PROBLEM DESCRIPTION = Continue the lung cancer risk prediction study summary below from its last line.

EXCERPT TO READ =
--- START ---

Purpose of the Study:

  • To develop and evaluate deep and machine learning models for lung cancer risk prediction.
  • To compare the performance of clinical models versus hybrid computer vision models (clinical + CT imaging features).
  • To assess the impact of data inclusivity on model generalizability and racial disparities.

Main Methods:

  • A cross-sectional study using data from the National Lung Screening Trial (NLST) and University of Illinois Health (UIH) cohorts.
  • Inclusion criteria based on age and tobacco use for individuals at risk of lung cancer.
  • Development and testing of deep learning and machine learning models, including hybrid computer vision approaches.

Main Results:

  • Optimized clinical models showed moderate predictive performance (ROC-AUC 0.60-0.67).
  • Hybrid computer vision models significantly improved performance in the NLST cohort (ROC-AUC 0.78-0.91).

--- END ---

DATA PROVIDED =
--- START ---

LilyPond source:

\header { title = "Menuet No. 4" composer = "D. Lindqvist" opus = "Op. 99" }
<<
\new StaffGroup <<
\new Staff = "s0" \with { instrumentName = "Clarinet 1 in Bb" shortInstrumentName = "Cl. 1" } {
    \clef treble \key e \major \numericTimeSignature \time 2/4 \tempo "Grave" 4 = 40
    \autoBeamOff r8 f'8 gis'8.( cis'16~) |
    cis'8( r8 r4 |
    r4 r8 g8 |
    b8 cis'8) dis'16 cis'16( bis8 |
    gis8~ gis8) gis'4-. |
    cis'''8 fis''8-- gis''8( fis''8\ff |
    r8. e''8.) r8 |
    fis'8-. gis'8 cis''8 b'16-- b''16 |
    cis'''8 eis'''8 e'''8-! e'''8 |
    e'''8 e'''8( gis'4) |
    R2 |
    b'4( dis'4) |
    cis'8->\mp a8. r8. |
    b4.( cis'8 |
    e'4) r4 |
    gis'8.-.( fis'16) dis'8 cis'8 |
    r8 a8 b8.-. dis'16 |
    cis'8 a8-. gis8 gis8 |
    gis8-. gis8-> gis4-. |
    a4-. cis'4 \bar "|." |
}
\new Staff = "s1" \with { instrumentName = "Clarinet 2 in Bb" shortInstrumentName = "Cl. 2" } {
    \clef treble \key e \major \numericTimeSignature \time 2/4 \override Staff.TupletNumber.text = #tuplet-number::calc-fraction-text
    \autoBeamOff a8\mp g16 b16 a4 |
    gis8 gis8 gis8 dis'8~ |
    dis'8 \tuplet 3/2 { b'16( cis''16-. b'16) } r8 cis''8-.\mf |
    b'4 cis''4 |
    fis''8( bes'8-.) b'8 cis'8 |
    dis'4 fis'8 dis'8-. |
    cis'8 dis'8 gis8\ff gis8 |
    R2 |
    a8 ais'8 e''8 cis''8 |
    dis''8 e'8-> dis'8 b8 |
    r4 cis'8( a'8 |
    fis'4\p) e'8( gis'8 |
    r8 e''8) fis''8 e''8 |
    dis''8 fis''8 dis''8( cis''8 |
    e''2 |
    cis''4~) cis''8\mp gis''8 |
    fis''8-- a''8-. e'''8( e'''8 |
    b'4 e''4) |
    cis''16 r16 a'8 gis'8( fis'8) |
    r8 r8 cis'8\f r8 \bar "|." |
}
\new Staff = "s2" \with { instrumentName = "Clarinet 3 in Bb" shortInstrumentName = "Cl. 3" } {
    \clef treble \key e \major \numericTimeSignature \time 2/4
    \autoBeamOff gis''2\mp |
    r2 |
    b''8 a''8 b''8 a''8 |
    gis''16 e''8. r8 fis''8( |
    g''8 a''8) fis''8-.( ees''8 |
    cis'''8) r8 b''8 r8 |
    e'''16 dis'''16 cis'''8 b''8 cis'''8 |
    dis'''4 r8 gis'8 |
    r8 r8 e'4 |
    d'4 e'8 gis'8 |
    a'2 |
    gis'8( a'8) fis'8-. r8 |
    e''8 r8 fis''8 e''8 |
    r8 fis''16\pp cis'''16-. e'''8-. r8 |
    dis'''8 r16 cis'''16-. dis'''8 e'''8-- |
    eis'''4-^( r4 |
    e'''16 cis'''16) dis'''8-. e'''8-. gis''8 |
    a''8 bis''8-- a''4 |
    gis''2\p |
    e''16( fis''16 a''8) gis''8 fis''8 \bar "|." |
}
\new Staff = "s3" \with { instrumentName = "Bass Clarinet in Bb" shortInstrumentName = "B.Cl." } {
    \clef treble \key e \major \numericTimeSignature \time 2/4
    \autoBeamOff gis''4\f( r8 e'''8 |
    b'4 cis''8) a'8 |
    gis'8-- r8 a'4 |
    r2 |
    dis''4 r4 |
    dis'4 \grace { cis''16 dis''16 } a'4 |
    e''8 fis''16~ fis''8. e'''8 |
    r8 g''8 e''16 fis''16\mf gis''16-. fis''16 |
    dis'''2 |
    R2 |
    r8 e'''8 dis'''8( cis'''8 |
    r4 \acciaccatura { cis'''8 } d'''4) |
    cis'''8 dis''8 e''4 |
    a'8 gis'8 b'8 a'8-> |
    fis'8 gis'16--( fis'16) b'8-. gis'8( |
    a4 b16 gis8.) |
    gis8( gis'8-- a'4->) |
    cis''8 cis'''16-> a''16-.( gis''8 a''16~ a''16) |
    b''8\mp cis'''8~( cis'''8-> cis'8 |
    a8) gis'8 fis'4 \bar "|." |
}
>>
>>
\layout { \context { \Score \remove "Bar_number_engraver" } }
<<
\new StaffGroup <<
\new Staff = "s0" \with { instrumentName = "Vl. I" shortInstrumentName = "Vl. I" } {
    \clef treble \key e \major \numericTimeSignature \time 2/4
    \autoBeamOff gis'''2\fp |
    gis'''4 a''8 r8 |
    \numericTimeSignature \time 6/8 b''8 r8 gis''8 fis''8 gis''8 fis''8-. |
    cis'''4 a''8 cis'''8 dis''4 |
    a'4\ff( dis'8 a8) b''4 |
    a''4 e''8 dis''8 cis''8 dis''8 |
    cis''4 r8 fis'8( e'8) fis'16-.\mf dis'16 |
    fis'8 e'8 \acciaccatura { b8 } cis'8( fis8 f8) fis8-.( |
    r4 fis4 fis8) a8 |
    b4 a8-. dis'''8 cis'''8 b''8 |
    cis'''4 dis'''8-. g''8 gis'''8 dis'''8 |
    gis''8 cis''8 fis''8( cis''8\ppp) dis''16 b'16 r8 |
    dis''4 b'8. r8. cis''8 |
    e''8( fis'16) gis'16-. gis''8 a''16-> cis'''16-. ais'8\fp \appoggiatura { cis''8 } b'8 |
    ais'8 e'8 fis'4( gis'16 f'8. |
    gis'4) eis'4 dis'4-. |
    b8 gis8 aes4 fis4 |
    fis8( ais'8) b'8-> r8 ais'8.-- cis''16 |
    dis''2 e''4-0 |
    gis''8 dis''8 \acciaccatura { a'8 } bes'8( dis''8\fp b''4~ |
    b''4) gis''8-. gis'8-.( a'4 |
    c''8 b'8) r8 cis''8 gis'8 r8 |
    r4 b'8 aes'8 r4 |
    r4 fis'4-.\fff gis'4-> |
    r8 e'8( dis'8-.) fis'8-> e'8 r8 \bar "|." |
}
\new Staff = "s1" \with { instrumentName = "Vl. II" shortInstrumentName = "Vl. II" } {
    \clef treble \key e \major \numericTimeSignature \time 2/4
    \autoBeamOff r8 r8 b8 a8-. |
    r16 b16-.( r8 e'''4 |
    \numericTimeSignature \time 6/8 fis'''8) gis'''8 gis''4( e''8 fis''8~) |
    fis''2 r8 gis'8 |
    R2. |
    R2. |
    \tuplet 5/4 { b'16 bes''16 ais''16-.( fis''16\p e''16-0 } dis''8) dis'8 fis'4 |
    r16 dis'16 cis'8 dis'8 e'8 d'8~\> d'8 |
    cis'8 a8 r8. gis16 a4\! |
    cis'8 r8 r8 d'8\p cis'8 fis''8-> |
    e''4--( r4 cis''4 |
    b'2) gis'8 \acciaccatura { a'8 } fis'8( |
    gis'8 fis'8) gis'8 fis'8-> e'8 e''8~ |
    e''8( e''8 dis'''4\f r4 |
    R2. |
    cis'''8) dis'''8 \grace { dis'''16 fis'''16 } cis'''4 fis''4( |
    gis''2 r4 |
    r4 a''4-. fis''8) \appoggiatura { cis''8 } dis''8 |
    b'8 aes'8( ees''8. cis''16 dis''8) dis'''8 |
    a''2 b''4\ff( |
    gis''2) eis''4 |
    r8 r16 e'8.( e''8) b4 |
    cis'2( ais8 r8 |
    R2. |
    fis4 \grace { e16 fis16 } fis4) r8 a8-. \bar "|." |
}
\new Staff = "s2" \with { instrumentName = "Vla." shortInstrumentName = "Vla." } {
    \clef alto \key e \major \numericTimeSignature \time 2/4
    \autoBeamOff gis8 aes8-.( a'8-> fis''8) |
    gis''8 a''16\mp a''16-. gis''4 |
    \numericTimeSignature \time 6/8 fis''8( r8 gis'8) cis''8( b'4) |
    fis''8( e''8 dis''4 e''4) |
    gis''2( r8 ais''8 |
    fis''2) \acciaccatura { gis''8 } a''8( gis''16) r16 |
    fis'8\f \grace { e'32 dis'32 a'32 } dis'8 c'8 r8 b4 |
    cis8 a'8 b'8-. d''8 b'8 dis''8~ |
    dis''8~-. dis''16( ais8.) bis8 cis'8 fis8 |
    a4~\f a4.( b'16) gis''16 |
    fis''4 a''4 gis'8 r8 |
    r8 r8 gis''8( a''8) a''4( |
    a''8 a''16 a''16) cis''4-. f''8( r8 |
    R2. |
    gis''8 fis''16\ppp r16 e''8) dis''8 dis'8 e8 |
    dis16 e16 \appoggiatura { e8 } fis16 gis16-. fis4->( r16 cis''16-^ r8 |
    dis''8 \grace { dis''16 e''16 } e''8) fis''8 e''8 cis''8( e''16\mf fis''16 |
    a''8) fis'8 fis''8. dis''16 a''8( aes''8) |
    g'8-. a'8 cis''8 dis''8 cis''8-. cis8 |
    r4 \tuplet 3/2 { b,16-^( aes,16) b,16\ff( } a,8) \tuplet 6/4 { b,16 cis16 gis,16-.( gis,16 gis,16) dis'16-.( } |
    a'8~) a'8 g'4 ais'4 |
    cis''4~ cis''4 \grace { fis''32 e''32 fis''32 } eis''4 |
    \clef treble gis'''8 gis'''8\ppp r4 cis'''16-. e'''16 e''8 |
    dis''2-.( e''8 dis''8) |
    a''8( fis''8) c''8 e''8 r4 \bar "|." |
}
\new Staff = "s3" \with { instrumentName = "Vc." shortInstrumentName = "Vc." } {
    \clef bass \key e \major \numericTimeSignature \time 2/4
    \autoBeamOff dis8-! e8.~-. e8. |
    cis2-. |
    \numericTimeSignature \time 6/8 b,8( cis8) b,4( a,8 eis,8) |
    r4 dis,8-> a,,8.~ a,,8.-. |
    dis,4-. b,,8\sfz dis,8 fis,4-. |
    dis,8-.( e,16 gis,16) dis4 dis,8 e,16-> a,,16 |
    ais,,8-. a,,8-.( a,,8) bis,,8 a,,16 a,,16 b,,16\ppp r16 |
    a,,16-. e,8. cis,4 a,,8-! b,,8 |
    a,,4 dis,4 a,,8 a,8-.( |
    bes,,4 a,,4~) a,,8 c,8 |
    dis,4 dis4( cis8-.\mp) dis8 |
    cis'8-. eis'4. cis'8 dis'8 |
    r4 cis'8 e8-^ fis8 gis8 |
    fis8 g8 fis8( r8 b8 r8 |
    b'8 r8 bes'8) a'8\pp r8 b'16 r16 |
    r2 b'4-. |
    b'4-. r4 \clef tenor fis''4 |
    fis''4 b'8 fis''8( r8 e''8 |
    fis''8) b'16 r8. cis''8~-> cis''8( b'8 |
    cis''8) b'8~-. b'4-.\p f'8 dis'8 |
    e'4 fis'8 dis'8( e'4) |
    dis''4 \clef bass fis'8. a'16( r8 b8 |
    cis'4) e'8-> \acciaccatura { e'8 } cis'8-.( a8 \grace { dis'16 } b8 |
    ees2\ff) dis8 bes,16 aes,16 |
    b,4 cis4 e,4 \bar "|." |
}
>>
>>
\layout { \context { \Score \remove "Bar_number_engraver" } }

--- END ---

TASK RESPONSE =
  • Performance of hybrid models deteriorated in the UIH cohort, particularly for Black participants (ROC-AUC 0.63-0.72), but improved upon retraining with inclusive data (ROC-AUC 0.70-0.87).

Conclusions:

  • Hybrid computer vision models enhance lung cancer risk prediction accuracy compared to clinical models alone.
  • Biases in image training data can limit the generalizability of these models in specific populations, such as Black individuals.
  • Inclusive training and validation datasets are crucial for minimizing racial disparities and improving the clinical utility of AI-driven risk prediction models for lung cancer.